Мои друзья были одержимы ясными истинами. Мы говорили о свободе творчества, о праве на информацию, об уважении к человеческому достоинству. Нами владел скептицизм по отношению к государству. Мы были стихийными, физиологическими атеистами. Так уж нас воспитали. Если мы и говорили о Боге, то в состоянии позы, кокетства, демарша. Идея Бога казалась нам знаком особой творческой притязательности. Наиболее высокой по классу эмблемой художественного изобилия. Бог становился чем-то вроде положительного литературного героя...
— С каждым летом наплыв туристов увеличивается, — пояснила Галина. И затем, немного возвысив голос: — Исполнилось пророчество: «Не зарастет священная тропа!..» Не зарастет, думаю. Где уж ей, бедной, зарасти. Ее давно вытоптали эскадроны туристов…

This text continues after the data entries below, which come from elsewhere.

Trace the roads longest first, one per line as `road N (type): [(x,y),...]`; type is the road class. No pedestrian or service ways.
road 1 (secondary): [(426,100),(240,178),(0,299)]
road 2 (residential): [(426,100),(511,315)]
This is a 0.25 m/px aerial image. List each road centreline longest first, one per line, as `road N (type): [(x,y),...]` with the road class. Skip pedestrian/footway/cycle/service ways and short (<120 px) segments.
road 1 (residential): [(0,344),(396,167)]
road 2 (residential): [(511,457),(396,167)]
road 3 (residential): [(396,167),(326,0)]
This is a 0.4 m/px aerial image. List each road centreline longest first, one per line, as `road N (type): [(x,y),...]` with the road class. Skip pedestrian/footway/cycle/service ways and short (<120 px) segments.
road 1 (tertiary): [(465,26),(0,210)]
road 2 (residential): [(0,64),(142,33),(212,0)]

Как быстро это случилось! Как быстро мы привыкли считать фантастическую Америку — домом... Я давно уже замечаю в себе крикливые черты патриотизма. Злюсь, когда ругают Нью-Йорк. Начинаю спорить. Я говорю, что преступность здесь не так уж велика. Что газеты умышленно раздувают эту тему. Что шанс быть ограбленным — ничтожен. Я лгу, что каждый день бываю в Гарлеме и тем не менее — жив... Допустим, кто-то утверждает, что в Нью-Йорке грязно. — Грязь?! — кричу я. — Что значит — грязь! Это вовсе не грязь! Это — неорганизованная материя... За этой нелепой формулировкой скрывается простое ощущение. Мне грустно, что Нью-Йорк захламлен и посторонние это видят...
Либеральная точка зрения: "Родина — это свобода". Есть вариант: "Родина там, где человек находит себя". Одного моего знакомого провожали друзья в эмиграцию. Кто-то сказал ему: — Помни, старик! Где водка, там и родина!

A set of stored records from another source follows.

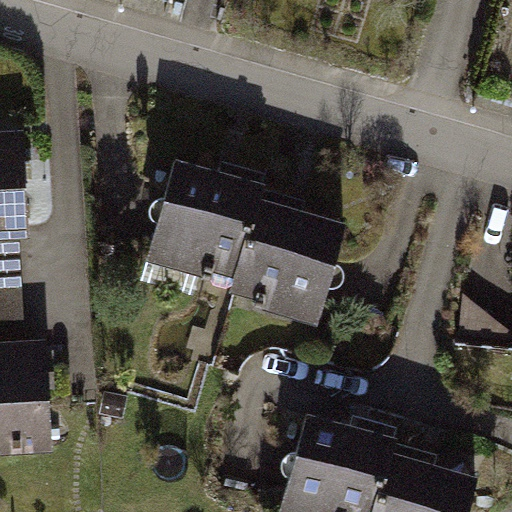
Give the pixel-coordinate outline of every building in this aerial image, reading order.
[(27,225),(21,135),(0,136),(0,289),(19,289),(15,226),(27,225)] [(178,163),(156,242),(243,266),(260,201),(264,186),(178,163)] [(243,266),(238,280),(325,304),(348,225),(260,201),(243,266)] [(19,289),(0,289),(0,445),(51,442),(45,344),(22,346),(19,289)] [(311,419),(289,499),(337,511),(378,511),(394,458),(398,443),(311,419)] [(378,511),(472,511),(481,482),(394,458),(378,511)]
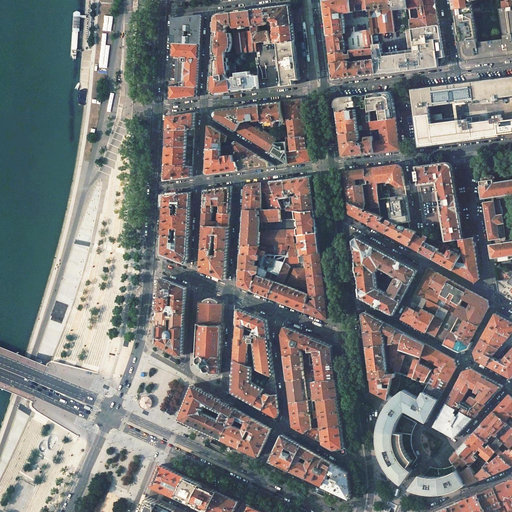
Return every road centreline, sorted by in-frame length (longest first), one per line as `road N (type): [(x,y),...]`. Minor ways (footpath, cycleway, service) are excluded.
road 1 (primary): [(339,511),(114,408)]
road 2 (primary): [(161,443),(305,511)]
road 3 (residential): [(488,294),(464,148)]
road 4 (primary): [(114,408),(0,360)]
road 5 (residential): [(322,89),(203,103)]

Давно я не был объектом такой интенсивной женской заботы. В дальнейшем она будет проявляться еще настойчивее. И даже перерастет в нажим. Вначале я относил это за счет моей потускневшей индивидуальности. Затем убедился, насколько огромен дефицит мужского пола в этих краях. Кривоногий местный тракторист с локонами вокзальной шлюхи был окружен назойливыми румяными поклонницами. — Умираю, пива! — вяло говорил он. И девушки бежали за пивом…

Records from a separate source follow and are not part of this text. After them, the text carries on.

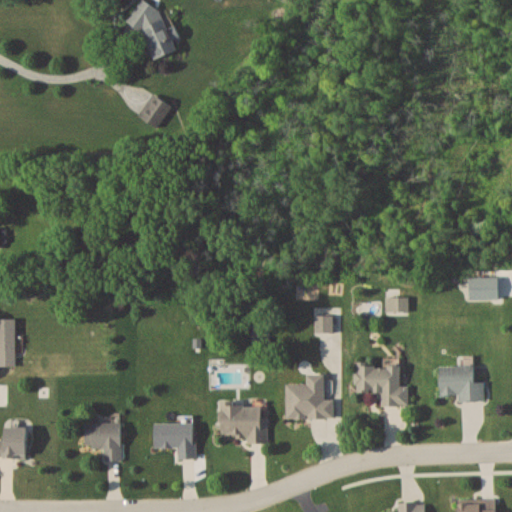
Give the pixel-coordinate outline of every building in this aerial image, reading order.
[(154,59),(179,48),(175,39),(181,36),(176,24),(166,28),(155,1),(133,10),(154,59)] [(139,114),(158,127),(173,105),(154,92),(139,114)] [(385,291),(408,291),(409,305),(386,305),(385,291)] [(314,310),(334,310),(334,326),(315,326),(314,310)] [(16,318),(0,317),(0,364),(16,365),(16,318)] [(252,325),(252,341),(269,341),(269,325),(252,325)] [(354,356),(401,357),(402,398),(383,397),(382,385),(354,383),(354,356)] [(433,359),(483,360),(483,396),(457,395),(457,389),(433,388),(433,359)] [(283,375),(304,376),(304,367),(322,366),(322,392),(332,393),(333,409),(283,410),(283,375)] [(217,397),(265,399),(267,435),(217,433),(217,397)] [(150,415),(195,416),(196,450),(179,450),(177,440),(151,440),(150,415)] [(81,416),(121,417),(121,453),(105,453),(105,442),(82,440),(81,416)] [(0,456),(28,457),(29,426),(7,426),(6,439),(0,439),(0,456)] [(461,499),(460,511),(497,511),(498,500),(461,499)] [(426,511),(426,500),(399,501),(399,511),(392,511),(426,511)]
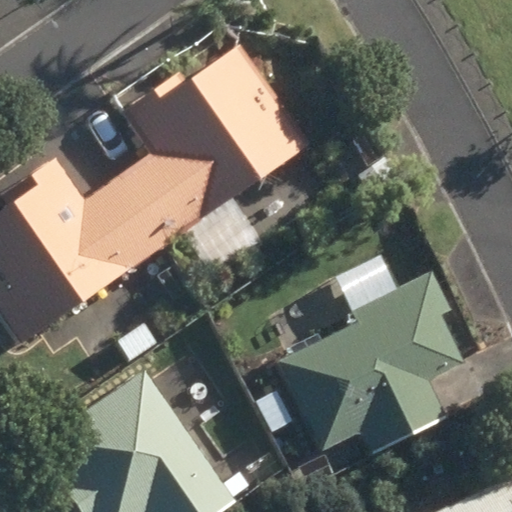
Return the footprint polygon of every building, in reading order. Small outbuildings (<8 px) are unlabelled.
[(154,164),(116,190),(162,256),(308,153),(241,55),(188,91),(182,83),(125,122),(154,164)] [(0,319),(22,351),(162,256),(116,190),(86,210),(57,169),(3,206),(10,215),(0,222),(0,319)] [(173,267),(191,292),(211,278),(193,252),(173,267)] [(362,440),(375,464),(448,427),(429,391),(465,372),(440,323),(452,317),(432,280),(352,321),(357,332),(280,371),(325,459),(362,440)] [(236,511),(146,378),(43,448),(76,496),(67,502),(74,511),(236,511)] [(511,511),(511,486),(460,511),(511,511)]
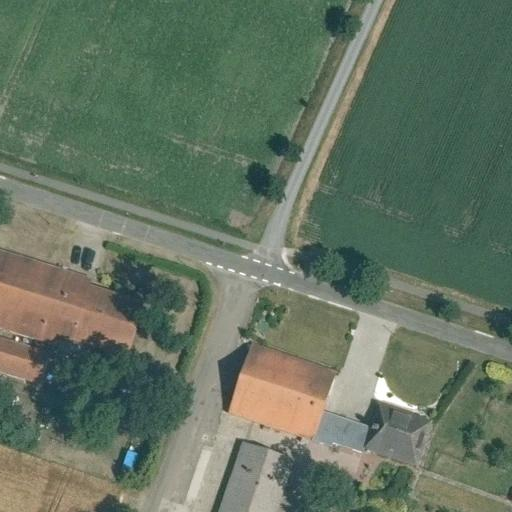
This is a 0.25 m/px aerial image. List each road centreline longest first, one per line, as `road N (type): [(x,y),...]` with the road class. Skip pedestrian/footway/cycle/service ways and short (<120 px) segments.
road 1 (unclassified): [(353,0),(237,264)]
road 2 (tertiary): [(237,264),(511,352)]
road 3 (unclassified): [(237,264),(144,511)]
road 4 (tertiary): [(0,186),(237,264)]
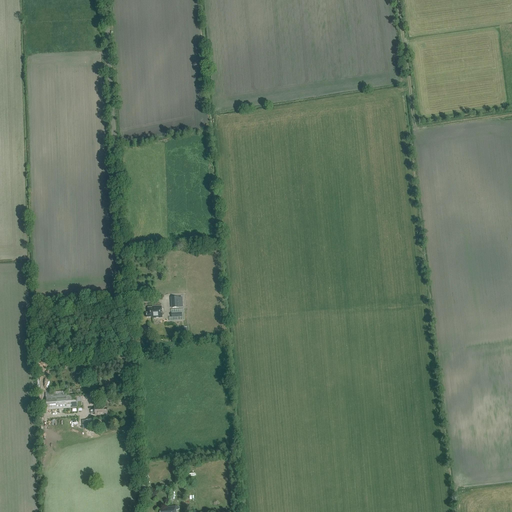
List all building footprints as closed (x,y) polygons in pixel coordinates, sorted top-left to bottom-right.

Верблюд был похож на моего школьного учителя химии. Цесарки разноцветным оперением напоминали деревенских старух. Уссурийский тигр был приукрашенной копией Сталина. Орангутанг выглядел стареющим актером, за плечами у которого бурная жизнь.
В этом и есть гениальность Уолта Диснея. Он первым заметил сходство между людьми и животными.